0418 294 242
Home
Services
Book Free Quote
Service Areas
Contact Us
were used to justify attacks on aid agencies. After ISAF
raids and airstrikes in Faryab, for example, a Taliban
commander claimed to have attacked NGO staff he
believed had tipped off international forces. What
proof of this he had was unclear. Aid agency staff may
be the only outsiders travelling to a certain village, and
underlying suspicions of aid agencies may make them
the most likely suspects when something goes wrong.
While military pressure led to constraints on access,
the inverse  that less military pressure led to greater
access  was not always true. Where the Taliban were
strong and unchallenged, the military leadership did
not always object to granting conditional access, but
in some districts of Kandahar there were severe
________________________________________
Line by line, transcribe the data exactly.

**Result below**
0418 294 242
Home
Services
Book Free Quote
Service Areas
Contact Us
were used to justify attacks on aid agencies. After ISAF
raids and airstrikes in Faryab, for example, a Taliban
commander claimed to have attacked NGO staff he
believed had tipped off international forces. What
proof of this he had was unclear. Aid agency staff may
be the only outsiders travelling to a certain village, and
underlying suspicions of aid agencies may make them
the most likely suspects when something goes wrong.
While military pressure led to constraints on access,
the inverse  that less military pressure led to greater
access  was not always true. Where the Taliban were
strong and unchallenged, the military leadership did
not always object to granting conditional access, but
in some districts of Kandahar there were severe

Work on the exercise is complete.